**REQUIREMENT:** For every line in the data below that contains "volt", copy the line.

[Page-level text extractions]
◆ ◆ ◆

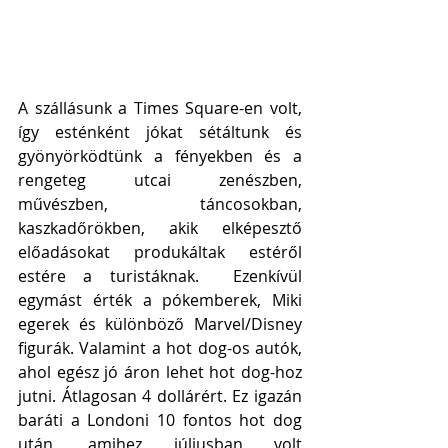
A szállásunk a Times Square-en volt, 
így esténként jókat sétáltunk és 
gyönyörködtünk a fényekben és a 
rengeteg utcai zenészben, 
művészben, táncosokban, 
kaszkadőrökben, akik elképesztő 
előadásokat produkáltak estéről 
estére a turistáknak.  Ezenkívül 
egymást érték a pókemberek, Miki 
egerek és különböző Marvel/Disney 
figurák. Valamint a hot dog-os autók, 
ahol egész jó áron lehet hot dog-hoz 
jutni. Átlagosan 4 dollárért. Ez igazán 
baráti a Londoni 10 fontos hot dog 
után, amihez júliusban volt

◆ ◆ ◆

**SOLUTION TO THIS TASK:**
A szállásunk a Times Square-en volt, 
után, amihez júliusban volt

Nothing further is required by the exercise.